─── Given data ───

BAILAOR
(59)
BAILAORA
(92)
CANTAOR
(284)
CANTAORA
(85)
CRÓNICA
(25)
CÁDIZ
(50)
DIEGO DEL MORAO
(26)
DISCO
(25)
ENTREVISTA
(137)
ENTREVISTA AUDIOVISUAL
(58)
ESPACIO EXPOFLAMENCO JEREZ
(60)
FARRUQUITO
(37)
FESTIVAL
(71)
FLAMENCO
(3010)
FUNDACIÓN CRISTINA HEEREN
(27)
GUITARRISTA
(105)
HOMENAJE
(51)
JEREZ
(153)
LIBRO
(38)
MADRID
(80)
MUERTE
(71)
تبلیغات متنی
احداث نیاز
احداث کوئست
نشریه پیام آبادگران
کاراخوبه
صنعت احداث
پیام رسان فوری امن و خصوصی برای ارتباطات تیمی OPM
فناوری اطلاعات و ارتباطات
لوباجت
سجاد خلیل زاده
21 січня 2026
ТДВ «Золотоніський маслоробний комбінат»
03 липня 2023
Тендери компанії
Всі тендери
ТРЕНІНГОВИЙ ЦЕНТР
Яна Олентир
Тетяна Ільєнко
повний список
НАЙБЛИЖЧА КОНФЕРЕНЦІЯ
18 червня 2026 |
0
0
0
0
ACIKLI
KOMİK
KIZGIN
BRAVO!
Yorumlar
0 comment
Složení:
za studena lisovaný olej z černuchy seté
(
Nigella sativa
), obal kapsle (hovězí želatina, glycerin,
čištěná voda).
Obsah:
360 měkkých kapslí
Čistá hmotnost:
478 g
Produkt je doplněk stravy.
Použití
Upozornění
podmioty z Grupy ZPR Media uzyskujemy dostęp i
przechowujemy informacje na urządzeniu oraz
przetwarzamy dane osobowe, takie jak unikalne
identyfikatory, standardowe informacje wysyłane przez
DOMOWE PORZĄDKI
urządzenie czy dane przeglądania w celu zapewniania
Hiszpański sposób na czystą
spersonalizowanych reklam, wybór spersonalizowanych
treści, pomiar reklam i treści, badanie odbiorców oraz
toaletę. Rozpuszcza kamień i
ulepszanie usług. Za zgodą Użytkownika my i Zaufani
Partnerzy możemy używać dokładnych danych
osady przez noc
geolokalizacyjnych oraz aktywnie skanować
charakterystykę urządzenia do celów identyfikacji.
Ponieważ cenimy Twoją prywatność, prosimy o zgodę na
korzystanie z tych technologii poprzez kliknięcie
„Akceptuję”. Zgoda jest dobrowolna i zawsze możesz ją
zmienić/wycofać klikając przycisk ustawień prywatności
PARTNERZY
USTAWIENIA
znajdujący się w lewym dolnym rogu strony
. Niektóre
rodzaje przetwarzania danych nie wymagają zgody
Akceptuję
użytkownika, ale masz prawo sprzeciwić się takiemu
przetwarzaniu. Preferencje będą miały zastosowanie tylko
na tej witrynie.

───

**Job item:** Everything in the listing must be written out again without any change.

**Response to this exercise:**
BAILAOR
(59)
BAILAORA
(92)
CANTAOR
(284)
CANTAORA
(85)
CRÓNICA
(25)
CÁDIZ
(50)
DIEGO DEL MORAO
(26)
DISCO
(25)
ENTREVISTA
(137)
ENTREVISTA AUDIOVISUAL
(58)
ESPACIO EXPOFLAMENCO JEREZ
(60)
FARRUQUITO
(37)
FESTIVAL
(71)
FLAMENCO
(3010)
FUNDACIÓN CRISTINA HEEREN
(27)
GUITARRISTA
(105)
HOMENAJE
(51)
JEREZ
(153)
LIBRO
(38)
MADRID
(80)
MUERTE
(71)
تبلیغات متنی
احداث نیاز
احداث کوئست
نشریه پیام آبادگران
کاراخوبه
صنعت احداث
پیام رسان فوری امن و خصوصی برای ارتباطات تیمی OPM
فناوری اطلاعات و ارتباطات
لوباجت
سجاد خلیل زاده
21 січня 2026
ТДВ «Золотоніський маслоробний комбінат»
03 липня 2023
Тендери компанії
Всі тендери
ТРЕНІНГОВИЙ ЦЕНТР
Яна Олентир
Тетяна Ільєнко
повний список
НАЙБЛИЖЧА КОНФЕРЕНЦІЯ
18 червня 2026 |
0
0
0
0
ACIKLI
KOMİK
KIZGIN
BRAVO!
Yorumlar
0 comment
Složení:
za studena lisovaný olej z černuchy seté
(
Nigella sativa
), obal kapsle (hovězí želatina, glycerin,
čištěná voda).
Obsah:
360 měkkých kapslí
Čistá hmotnost:
478 g
Produkt je doplněk stravy.
Použití
Upozornění
podmioty z Grupy ZPR Media uzyskujemy dostęp i
przechowujemy informacje na urządzeniu oraz
przetwarzamy dane osobowe, takie jak unikalne
identyfikatory, standardowe informacje wysyłane przez
DOMOWE PORZĄDKI
urządzenie czy dane przeglądania w celu zapewniania
Hiszpański sposób na czystą
spersonalizowanych reklam, wybór spersonalizowanych
treści, pomiar reklam i treści, badanie odbiorców oraz
toaletę. Rozpuszcza kamień i
ulepszanie usług. Za zgodą Użytkownika my i Zaufani
Partnerzy możemy używać dokładnych danych
osady przez noc
geolokalizacyjnych oraz aktywnie skanować
charakterystykę urządzenia do celów identyfikacji.
Ponieważ cenimy Twoją prywatność, prosimy o zgodę na
korzystanie z tych technologii poprzez kliknięcie
„Akceptuję”. Zgoda jest dobrowolna i zawsze możesz ją
zmienić/wycofać klikając przycisk ustawień prywatności
PARTNERZY
USTAWIENIA
znajdujący się w lewym dolnym rogu strony
. Niektóre
rodzaje przetwarzania danych nie wymagają zgody
Akceptuję
użytkownika, ale masz prawo sprzeciwić się takiemu
przetwarzaniu. Preferencje będą miały zastosowanie tylko
na tej witrynie.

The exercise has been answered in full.